◆ DATASET RECORDS ◆
________
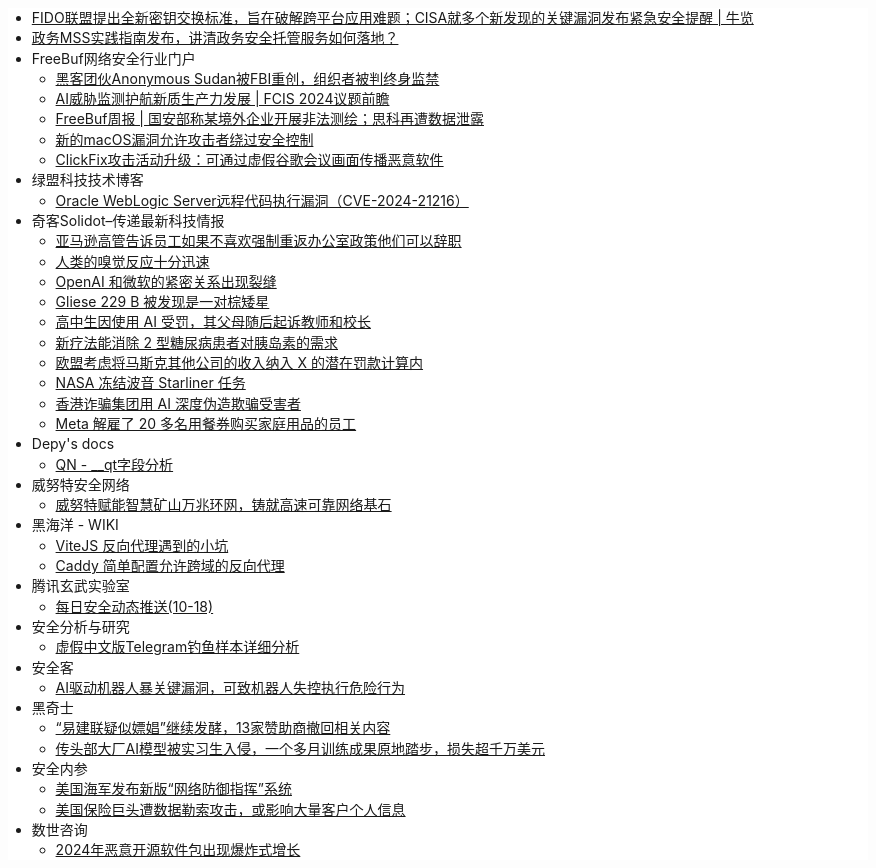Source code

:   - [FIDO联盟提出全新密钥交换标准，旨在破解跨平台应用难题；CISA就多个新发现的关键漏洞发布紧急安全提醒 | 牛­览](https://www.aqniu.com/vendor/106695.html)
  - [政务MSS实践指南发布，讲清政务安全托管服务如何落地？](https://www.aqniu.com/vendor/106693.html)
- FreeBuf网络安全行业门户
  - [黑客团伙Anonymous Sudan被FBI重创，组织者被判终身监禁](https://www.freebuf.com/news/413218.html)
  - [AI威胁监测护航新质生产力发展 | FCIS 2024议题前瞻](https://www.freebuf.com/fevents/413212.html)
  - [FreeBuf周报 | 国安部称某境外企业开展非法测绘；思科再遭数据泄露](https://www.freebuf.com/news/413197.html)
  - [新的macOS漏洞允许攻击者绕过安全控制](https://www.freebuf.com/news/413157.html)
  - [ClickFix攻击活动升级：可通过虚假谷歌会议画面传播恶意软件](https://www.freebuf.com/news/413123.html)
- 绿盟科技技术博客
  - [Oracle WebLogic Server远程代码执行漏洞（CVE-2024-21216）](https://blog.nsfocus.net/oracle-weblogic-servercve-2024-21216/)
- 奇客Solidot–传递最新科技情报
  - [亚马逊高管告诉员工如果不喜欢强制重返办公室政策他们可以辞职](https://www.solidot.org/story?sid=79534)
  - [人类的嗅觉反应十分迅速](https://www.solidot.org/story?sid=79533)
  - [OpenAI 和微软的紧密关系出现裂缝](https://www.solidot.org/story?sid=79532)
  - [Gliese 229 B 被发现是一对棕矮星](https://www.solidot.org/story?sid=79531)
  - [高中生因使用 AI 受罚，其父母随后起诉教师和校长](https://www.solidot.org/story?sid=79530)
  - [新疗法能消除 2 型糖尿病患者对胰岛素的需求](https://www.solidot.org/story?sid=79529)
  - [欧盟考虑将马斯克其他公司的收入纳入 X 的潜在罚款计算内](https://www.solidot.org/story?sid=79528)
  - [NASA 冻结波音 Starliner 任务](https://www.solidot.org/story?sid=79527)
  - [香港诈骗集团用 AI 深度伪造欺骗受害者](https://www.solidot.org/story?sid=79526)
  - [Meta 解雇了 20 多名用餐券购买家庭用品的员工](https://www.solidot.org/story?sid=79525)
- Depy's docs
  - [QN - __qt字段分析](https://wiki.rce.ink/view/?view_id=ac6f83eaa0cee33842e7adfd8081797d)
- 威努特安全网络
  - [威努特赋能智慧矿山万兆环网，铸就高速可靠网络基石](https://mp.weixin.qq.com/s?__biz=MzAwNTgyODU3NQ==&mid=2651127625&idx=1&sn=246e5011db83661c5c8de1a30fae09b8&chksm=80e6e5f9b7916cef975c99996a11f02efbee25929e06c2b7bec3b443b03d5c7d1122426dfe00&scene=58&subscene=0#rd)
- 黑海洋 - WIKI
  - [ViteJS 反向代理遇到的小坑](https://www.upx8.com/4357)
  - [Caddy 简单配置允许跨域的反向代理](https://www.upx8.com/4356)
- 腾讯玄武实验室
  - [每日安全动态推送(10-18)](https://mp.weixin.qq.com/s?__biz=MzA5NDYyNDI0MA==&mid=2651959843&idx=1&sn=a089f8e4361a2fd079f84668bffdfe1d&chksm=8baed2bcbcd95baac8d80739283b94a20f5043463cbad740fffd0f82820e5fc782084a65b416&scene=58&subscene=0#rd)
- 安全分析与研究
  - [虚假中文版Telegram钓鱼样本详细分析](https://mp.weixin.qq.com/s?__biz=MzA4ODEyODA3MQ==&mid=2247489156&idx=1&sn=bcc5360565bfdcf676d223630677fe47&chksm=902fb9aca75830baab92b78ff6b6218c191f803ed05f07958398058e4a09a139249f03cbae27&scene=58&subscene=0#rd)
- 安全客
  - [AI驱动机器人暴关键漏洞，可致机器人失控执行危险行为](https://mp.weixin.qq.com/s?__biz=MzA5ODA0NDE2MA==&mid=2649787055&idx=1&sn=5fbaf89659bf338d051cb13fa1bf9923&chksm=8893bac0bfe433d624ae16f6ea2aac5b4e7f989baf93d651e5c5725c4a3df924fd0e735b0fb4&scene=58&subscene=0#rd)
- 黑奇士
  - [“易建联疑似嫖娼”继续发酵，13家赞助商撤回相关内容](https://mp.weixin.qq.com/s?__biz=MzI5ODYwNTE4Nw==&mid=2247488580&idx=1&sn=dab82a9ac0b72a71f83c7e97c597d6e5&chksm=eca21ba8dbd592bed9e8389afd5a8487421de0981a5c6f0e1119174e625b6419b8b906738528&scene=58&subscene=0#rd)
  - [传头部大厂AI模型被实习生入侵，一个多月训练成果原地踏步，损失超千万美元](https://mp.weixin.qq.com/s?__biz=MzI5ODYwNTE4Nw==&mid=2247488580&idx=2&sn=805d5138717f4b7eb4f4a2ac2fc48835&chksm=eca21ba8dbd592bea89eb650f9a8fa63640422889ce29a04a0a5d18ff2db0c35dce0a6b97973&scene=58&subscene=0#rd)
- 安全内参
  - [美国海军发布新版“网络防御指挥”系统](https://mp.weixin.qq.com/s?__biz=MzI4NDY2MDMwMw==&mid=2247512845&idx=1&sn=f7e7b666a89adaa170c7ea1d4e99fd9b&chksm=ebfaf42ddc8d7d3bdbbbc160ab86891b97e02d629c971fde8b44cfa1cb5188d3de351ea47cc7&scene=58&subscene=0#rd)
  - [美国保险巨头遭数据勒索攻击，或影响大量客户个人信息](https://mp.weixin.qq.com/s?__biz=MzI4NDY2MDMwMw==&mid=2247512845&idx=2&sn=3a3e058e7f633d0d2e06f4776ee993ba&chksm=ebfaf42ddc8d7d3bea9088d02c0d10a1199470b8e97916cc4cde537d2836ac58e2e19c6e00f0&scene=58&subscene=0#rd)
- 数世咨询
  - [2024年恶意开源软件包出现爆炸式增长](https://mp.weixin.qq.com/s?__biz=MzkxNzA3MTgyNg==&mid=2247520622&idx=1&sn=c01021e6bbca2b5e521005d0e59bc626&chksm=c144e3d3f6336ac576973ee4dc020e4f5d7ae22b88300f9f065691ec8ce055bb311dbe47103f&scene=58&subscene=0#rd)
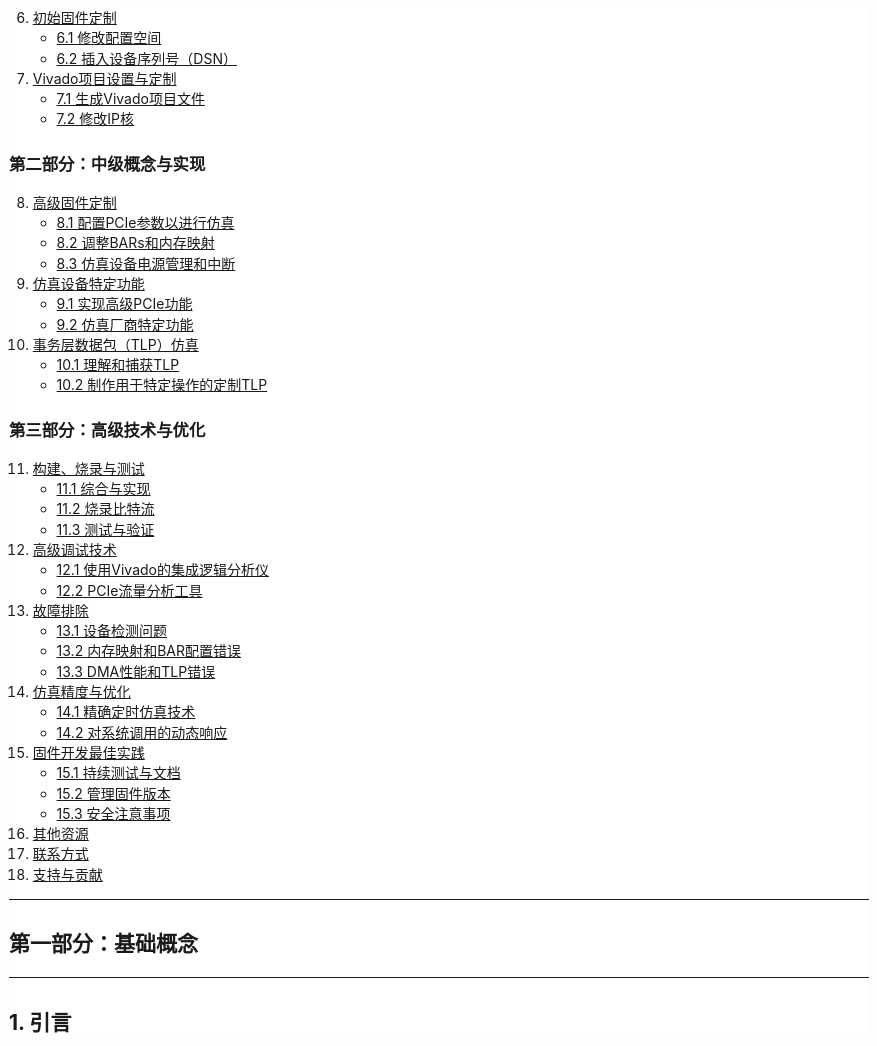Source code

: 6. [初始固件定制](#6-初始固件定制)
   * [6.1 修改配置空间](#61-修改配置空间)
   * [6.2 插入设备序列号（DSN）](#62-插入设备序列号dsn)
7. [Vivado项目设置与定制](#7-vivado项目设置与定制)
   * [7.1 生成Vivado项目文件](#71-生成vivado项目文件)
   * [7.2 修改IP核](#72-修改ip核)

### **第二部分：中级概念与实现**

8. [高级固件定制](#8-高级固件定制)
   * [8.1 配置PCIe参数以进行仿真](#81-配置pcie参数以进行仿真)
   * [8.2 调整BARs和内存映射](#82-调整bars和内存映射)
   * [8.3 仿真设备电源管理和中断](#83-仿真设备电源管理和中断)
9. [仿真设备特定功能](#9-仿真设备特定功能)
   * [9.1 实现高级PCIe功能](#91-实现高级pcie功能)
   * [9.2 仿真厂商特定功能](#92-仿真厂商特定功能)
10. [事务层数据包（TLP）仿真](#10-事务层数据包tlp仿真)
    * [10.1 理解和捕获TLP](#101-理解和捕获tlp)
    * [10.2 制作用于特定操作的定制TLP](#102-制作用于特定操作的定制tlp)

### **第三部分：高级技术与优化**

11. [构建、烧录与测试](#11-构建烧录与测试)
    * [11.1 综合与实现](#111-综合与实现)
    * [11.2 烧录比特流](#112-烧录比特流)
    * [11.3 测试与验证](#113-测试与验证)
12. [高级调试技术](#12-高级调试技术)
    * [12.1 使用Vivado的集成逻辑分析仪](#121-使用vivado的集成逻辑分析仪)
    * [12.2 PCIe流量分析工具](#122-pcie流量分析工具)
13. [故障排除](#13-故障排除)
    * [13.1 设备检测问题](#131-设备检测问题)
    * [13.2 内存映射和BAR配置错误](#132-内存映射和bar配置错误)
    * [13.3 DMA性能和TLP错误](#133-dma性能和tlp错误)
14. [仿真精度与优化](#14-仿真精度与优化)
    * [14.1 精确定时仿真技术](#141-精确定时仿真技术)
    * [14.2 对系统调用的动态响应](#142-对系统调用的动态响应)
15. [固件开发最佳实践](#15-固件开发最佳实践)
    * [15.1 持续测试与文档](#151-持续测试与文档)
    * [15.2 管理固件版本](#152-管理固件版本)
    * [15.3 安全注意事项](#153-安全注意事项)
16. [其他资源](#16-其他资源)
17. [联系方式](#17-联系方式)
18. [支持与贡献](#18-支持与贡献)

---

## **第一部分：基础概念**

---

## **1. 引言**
________
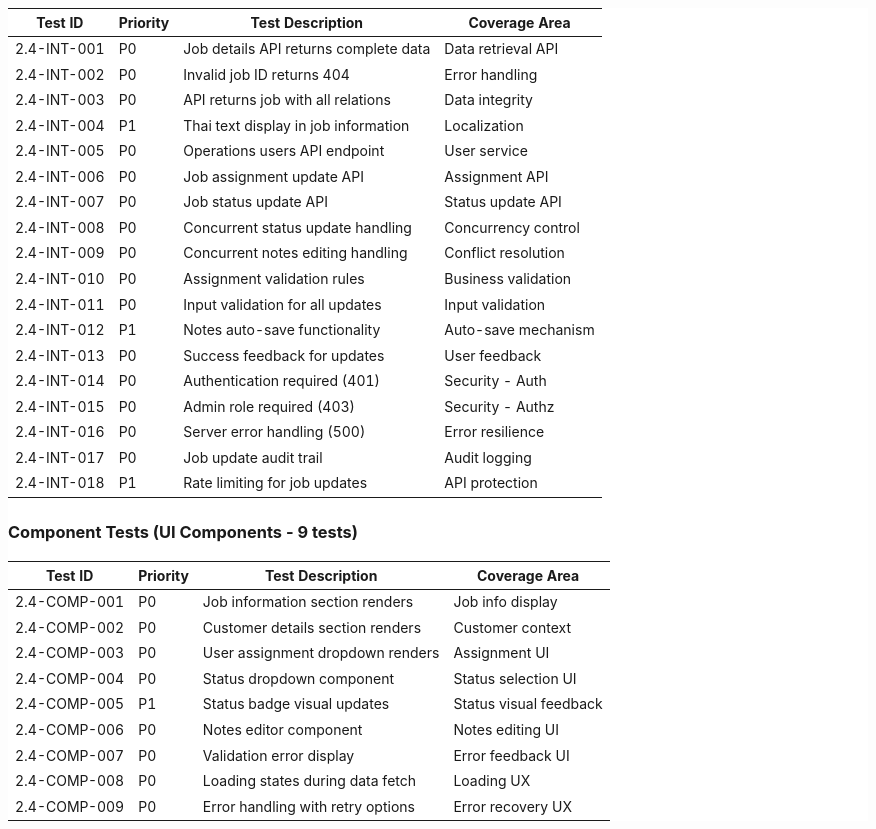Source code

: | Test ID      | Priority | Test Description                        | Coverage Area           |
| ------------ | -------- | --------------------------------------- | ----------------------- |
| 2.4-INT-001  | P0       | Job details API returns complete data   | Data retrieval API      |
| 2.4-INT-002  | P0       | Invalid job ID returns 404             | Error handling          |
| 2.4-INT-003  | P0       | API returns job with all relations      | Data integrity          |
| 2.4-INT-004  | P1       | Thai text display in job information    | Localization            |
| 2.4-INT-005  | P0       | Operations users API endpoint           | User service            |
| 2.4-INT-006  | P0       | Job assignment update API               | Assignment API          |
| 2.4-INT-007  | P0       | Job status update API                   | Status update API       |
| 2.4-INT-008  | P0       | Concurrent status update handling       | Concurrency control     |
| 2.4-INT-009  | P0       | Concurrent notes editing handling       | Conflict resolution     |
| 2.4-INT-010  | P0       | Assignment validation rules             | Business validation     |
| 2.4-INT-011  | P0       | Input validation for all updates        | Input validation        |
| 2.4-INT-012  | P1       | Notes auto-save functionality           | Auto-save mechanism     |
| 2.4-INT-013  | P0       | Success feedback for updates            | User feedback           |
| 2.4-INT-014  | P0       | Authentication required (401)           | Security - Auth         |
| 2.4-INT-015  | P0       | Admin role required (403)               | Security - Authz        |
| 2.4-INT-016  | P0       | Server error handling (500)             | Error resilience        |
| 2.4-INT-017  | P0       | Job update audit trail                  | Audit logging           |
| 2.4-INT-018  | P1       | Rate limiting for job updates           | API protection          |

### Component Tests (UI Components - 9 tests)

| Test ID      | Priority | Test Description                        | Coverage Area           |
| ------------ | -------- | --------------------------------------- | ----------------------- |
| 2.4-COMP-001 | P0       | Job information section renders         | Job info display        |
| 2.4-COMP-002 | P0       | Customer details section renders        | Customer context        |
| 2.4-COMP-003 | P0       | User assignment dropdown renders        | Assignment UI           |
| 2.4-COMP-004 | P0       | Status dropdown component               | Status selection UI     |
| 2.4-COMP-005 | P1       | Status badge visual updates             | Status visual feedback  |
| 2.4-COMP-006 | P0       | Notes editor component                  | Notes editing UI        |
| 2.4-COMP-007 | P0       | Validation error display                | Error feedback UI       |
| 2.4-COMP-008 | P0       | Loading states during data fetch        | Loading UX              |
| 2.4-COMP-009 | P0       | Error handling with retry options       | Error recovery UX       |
________
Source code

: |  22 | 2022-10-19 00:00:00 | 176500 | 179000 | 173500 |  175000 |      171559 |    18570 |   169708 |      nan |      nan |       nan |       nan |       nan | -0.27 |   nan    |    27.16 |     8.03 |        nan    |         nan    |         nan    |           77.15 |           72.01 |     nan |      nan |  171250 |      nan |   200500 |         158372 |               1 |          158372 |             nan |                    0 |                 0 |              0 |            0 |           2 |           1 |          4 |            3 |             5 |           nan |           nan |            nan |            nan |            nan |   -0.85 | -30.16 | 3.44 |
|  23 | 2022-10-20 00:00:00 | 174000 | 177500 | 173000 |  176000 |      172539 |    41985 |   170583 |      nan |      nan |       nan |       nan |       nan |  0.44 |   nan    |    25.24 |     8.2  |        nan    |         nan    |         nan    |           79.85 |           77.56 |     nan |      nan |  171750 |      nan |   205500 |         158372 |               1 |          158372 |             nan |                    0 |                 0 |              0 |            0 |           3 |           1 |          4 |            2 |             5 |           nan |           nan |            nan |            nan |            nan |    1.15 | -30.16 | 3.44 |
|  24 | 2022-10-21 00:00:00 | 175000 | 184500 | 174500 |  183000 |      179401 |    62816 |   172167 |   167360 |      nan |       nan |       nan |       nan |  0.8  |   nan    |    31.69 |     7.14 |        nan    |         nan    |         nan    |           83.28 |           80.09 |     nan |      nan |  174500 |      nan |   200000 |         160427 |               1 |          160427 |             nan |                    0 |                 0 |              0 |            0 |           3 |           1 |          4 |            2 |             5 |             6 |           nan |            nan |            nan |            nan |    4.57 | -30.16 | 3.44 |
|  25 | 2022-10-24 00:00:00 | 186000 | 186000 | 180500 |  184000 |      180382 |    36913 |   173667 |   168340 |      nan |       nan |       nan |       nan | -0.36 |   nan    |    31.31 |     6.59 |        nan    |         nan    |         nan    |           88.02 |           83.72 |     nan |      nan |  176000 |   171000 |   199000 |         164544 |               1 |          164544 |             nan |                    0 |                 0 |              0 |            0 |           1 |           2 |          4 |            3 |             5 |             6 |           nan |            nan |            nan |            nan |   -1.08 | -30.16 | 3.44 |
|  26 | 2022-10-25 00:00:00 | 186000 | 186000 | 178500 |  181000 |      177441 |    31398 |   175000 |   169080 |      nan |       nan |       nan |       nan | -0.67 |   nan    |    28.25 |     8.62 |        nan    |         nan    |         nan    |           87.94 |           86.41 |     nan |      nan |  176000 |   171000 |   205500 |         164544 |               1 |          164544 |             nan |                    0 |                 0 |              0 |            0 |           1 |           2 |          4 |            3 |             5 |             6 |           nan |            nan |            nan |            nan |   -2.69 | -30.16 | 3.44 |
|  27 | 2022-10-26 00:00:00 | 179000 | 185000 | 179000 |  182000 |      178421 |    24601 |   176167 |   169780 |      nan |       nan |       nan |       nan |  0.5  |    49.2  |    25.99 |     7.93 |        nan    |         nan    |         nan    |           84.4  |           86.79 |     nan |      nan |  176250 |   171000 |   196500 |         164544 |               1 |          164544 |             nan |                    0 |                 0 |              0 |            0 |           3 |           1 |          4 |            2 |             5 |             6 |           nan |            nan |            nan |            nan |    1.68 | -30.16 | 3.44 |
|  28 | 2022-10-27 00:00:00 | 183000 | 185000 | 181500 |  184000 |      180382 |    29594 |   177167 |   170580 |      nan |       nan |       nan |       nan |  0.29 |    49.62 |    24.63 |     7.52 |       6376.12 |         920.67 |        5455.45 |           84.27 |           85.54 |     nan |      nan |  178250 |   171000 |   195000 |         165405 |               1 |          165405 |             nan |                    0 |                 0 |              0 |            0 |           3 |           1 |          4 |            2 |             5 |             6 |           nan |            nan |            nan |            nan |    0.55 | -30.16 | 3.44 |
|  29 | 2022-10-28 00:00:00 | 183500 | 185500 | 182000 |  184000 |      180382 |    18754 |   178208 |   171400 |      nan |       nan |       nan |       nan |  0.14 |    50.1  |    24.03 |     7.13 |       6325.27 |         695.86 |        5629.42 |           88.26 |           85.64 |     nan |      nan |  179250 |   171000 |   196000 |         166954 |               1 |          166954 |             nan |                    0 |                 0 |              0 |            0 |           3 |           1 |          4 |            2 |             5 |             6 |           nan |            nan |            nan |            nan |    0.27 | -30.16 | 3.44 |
________
◆ WORK TO BE COMPLETED ◆
In the entries above, one line contains "Job details API" and another contains "Job status update". Reproduce exactly those two lines and the lines between them, nothing else.

◆ RESPONSE AREA ◆
| 2.4-INT-001  | P0       | Job details API returns complete data   | Data retrieval API      |
| 2.4-INT-002  | P0       | Invalid job ID returns 404             | Error handling          |
| 2.4-INT-003  | P0       | API returns job with all relations      | Data integrity          |
| 2.4-INT-004  | P1       | Thai text display in job information    | Localization            |
| 2.4-INT-005  | P0       | Operations users API endpoint           | User service            |
| 2.4-INT-006  | P0       | Job assignment update API               | Assignment API          |
| 2.4-INT-007  | P0       | Job status update API                   | Status update API       |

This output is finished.